-- Exercise directions --
Starting at the first line of the entries below, output every line exactly, up to and including the line with "123 6 438.9".

Stored data entries
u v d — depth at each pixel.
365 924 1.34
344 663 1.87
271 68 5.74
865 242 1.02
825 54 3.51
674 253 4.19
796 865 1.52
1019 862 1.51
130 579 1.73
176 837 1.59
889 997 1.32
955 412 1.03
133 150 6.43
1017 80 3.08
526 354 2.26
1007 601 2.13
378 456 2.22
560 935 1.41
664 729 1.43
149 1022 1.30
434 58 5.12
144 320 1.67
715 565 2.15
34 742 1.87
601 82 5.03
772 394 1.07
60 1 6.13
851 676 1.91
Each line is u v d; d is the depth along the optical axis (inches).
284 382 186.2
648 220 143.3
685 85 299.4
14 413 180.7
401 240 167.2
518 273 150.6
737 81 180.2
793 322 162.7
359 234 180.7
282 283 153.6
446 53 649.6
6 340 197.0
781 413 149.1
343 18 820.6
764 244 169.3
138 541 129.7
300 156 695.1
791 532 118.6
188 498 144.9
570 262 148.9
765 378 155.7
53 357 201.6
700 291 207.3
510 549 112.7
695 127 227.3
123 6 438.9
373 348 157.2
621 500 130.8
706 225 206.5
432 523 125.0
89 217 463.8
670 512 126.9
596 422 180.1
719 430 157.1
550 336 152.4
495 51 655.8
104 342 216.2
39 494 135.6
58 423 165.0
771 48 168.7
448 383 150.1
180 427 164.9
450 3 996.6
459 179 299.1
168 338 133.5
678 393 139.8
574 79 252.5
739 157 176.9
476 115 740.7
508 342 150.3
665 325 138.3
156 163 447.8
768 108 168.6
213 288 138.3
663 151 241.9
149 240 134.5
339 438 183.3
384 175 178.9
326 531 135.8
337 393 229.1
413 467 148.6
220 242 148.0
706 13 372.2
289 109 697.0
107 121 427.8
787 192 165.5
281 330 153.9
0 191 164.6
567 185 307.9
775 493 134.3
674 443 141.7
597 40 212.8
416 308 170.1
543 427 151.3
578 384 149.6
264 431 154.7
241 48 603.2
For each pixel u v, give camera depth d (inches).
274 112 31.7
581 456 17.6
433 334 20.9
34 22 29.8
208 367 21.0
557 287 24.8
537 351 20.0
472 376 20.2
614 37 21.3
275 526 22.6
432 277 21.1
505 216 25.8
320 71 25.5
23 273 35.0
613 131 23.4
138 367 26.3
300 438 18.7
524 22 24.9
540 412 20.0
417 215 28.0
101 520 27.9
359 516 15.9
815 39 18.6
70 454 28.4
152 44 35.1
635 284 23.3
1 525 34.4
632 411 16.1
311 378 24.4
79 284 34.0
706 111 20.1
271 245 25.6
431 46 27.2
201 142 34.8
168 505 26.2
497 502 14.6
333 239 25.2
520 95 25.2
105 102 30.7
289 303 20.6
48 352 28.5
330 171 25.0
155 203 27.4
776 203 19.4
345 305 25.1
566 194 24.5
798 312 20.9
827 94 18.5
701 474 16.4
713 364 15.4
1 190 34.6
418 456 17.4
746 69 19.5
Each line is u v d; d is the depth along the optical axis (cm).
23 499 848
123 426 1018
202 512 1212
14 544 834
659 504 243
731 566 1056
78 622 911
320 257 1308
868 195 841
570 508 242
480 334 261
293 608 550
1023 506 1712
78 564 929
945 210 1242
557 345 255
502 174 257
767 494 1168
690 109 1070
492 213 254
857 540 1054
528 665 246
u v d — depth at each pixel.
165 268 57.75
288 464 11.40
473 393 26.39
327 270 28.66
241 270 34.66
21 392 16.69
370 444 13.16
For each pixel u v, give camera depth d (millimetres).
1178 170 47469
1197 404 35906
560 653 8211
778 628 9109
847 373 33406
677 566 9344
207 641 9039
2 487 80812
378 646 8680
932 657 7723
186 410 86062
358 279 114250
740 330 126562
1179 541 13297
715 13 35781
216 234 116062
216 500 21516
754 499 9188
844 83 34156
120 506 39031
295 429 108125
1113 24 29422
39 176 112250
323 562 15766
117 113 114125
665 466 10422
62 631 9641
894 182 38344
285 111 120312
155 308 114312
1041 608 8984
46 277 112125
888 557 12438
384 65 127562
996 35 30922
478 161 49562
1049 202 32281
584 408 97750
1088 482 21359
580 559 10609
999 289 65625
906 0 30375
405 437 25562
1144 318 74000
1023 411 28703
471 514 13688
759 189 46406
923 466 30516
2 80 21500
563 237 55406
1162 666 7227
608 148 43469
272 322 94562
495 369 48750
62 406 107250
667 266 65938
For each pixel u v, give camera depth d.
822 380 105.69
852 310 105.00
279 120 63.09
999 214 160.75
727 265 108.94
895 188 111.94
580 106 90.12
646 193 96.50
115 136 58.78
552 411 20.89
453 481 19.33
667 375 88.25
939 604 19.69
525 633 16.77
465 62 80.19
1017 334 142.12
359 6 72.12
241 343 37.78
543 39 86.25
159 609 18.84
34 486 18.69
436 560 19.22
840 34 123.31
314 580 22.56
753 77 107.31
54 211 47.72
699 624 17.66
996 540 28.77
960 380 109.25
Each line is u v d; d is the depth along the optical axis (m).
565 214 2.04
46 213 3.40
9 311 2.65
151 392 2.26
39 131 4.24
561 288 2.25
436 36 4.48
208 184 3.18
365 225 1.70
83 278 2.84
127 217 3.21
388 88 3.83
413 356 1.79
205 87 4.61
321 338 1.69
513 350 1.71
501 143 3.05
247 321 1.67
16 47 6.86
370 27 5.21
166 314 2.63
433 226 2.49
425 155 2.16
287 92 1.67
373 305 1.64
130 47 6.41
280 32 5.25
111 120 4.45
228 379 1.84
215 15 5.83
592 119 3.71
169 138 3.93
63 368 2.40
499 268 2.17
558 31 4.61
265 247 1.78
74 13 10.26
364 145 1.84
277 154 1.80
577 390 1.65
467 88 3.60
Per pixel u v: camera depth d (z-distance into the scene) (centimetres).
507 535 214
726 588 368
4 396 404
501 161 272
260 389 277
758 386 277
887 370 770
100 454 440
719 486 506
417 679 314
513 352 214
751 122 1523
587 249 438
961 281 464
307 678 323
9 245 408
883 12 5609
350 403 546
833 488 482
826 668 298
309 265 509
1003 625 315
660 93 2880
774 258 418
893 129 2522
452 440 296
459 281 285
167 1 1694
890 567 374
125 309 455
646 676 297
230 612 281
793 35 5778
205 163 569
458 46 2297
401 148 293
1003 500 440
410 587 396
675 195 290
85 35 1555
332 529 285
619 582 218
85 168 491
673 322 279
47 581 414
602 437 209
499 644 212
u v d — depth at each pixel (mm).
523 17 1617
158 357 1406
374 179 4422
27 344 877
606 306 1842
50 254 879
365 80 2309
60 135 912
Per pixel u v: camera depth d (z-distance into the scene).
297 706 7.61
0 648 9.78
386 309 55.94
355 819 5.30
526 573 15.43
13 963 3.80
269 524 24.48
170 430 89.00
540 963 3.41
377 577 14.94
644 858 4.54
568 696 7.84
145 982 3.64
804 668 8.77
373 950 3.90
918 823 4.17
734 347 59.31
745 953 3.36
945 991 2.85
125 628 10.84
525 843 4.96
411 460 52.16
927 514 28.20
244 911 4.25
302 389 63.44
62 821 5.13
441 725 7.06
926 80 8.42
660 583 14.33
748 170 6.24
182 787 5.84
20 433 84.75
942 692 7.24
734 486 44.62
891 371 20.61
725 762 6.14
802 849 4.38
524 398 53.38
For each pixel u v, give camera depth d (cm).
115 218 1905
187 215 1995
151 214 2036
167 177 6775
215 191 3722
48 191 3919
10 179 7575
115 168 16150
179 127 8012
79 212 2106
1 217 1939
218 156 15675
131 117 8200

-- Result of the exercise --
u v d — depth at each pixel.
365 924 1.34
344 663 1.87
271 68 5.74
865 242 1.02
825 54 3.51
674 253 4.19
796 865 1.52
1019 862 1.51
130 579 1.73
176 837 1.59
889 997 1.32
955 412 1.03
133 150 6.43
1017 80 3.08
526 354 2.26
1007 601 2.13
378 456 2.22
560 935 1.41
664 729 1.43
149 1022 1.30
434 58 5.12
144 320 1.67
715 565 2.15
34 742 1.87
601 82 5.03
772 394 1.07
60 1 6.13
851 676 1.91
Each line is u v d; d is the depth along the optical axis (inches).
284 382 186.2
648 220 143.3
685 85 299.4
14 413 180.7
401 240 167.2
518 273 150.6
737 81 180.2
793 322 162.7
359 234 180.7
282 283 153.6
446 53 649.6
6 340 197.0
781 413 149.1
343 18 820.6
764 244 169.3
138 541 129.7
300 156 695.1
791 532 118.6
188 498 144.9
570 262 148.9
765 378 155.7
53 357 201.6
700 291 207.3
510 549 112.7
695 127 227.3
123 6 438.9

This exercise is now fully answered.